Pirlo dikenal sebagai pemain dengan visi permainan, akurasi umpan, dan kemampuan mengatur tempo pertandingan yang luar biasa. Kariernya bersinar saat membela sejumlah klub elite Eropa seperti AC Milan dan Juventus.
Bersama AC Milan, Pirlo meraih berbagai gelar prestisius, termasuk trofi Liga Champions. Sementara bersama Timnas Italia, ia menjadi sosok penting saat Gli Azzurri menjuarai Piala Dunia 2006.
Kemampuan Pirlo dalam mengendalikan lini tengah membuatnya dijuluki sebagai salah satu maestro sepakbola modern.
Chelsea Ukir Sejarah Juara Liga Champions Pertama
Tanggal 19 Mei juga menjadi hari bersejarah bagi klub asal Inggris, Chelsea.
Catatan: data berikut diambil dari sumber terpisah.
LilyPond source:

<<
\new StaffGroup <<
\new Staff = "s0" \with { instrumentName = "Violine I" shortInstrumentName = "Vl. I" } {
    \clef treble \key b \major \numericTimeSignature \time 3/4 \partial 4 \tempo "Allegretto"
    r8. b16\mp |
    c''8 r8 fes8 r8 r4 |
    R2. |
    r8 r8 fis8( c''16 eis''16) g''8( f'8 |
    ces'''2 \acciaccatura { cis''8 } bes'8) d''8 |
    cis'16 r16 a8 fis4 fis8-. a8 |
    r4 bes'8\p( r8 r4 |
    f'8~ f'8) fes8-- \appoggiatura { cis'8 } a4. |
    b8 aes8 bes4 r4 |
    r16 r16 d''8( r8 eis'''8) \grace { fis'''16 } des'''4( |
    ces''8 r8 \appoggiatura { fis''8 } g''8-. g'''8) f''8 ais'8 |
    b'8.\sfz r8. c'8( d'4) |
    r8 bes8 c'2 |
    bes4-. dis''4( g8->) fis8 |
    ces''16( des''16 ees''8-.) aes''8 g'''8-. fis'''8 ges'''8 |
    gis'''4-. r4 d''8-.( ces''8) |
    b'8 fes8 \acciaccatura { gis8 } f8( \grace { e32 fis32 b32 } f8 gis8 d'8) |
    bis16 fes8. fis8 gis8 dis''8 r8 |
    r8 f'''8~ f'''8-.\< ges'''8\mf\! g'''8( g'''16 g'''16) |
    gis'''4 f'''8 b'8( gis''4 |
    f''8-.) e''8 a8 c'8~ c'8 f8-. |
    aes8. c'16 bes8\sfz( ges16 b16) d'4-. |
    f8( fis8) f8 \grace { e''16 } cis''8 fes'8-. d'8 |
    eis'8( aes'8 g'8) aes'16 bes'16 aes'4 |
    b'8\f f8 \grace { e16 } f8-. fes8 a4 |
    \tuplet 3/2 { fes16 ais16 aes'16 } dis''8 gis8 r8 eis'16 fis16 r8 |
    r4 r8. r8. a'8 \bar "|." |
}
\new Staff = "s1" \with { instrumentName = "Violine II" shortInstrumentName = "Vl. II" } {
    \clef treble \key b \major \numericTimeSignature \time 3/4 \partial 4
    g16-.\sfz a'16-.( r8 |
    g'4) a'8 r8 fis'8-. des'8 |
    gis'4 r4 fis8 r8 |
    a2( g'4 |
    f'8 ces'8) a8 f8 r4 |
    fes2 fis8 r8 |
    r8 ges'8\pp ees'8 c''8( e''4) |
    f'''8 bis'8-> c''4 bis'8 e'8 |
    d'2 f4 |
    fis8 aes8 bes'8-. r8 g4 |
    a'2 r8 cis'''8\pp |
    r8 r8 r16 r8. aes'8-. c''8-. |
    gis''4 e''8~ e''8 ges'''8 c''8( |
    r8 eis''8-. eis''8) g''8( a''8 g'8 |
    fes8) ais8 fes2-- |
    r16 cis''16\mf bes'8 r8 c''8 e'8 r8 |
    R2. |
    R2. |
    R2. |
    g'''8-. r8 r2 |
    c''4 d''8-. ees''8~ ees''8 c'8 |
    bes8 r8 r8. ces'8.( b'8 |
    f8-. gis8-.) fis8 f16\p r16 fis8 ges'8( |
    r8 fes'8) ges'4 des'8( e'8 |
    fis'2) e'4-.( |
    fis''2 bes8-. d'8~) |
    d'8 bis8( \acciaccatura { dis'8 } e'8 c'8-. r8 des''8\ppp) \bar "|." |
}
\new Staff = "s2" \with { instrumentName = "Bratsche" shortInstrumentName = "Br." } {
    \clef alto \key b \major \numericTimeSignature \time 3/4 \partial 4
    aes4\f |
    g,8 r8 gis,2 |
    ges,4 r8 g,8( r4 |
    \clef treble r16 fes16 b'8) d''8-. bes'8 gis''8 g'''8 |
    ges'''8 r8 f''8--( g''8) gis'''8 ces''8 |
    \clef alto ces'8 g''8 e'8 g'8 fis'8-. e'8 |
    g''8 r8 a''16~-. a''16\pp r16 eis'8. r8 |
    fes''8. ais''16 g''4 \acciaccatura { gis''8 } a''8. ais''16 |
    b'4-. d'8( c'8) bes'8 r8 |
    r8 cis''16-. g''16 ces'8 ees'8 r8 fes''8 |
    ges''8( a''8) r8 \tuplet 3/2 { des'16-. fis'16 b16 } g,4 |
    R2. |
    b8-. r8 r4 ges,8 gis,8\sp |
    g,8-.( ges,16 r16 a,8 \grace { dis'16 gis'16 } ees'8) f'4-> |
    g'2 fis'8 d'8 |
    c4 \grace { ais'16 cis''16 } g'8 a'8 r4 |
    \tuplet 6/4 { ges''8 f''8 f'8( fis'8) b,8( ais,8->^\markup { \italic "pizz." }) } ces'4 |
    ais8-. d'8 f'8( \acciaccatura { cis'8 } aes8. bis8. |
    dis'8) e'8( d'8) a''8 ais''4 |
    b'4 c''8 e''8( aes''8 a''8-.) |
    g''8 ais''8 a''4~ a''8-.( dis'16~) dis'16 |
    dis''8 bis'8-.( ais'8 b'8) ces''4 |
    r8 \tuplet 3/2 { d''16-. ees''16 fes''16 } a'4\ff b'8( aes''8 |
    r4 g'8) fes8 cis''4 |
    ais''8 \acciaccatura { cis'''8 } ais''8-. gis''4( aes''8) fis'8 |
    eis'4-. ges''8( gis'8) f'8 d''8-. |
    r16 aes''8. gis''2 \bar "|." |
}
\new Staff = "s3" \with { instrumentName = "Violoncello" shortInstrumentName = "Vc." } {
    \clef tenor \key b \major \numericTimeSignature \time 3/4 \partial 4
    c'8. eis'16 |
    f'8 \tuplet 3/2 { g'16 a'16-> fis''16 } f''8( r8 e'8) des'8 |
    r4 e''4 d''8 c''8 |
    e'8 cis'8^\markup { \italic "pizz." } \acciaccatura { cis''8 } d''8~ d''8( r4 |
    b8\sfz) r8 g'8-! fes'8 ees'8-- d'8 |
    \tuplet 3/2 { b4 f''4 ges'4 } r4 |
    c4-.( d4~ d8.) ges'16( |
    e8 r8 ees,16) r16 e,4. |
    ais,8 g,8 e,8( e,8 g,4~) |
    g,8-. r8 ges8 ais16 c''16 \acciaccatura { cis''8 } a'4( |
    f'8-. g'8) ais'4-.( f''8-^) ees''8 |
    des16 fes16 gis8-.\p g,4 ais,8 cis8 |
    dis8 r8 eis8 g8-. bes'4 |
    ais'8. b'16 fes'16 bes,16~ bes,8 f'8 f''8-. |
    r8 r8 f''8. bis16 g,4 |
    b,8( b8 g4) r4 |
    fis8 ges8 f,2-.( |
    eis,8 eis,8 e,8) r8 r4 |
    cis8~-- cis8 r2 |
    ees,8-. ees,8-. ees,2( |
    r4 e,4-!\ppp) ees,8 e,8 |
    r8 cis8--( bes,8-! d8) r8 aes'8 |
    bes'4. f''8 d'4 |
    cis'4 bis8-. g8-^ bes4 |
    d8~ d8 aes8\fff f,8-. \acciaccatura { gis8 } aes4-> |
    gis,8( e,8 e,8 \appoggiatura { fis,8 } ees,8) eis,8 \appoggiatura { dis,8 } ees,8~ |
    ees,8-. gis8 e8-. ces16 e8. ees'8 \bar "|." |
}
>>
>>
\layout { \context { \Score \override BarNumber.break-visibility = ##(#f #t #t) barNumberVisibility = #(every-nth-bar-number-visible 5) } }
Pada 19 Mei 2012, The Blues sukses meraih gelar Liga Champions UEFA pertama dalam sejarah klub.
Chelsea memastikan trofi bergengsi Eropa itu setelah menaklukkan Bayern Muenchen melalui drama adu penalti di Allianz Arena, Jerman.
Laga berlangsung sengit. Bayern sempat unggul lebih dulu sebelum Chelsea menyamakan kedudukan menjadi 1-1 hingga pertandingan memasuki babak tambahan waktu.
Penentuan juara akhirnya harus dilakukan lewat adu penalti. Chelsea tampil lebih tenang dan berhasil menang dengan skor 4-3.
Kemenangan tersebut menjadi salah satu momen paling emosional dalam sejarah klub London Barat itu, sekaligus mengakhiri penantian panjang mereka untuk menjadi raja Eropa.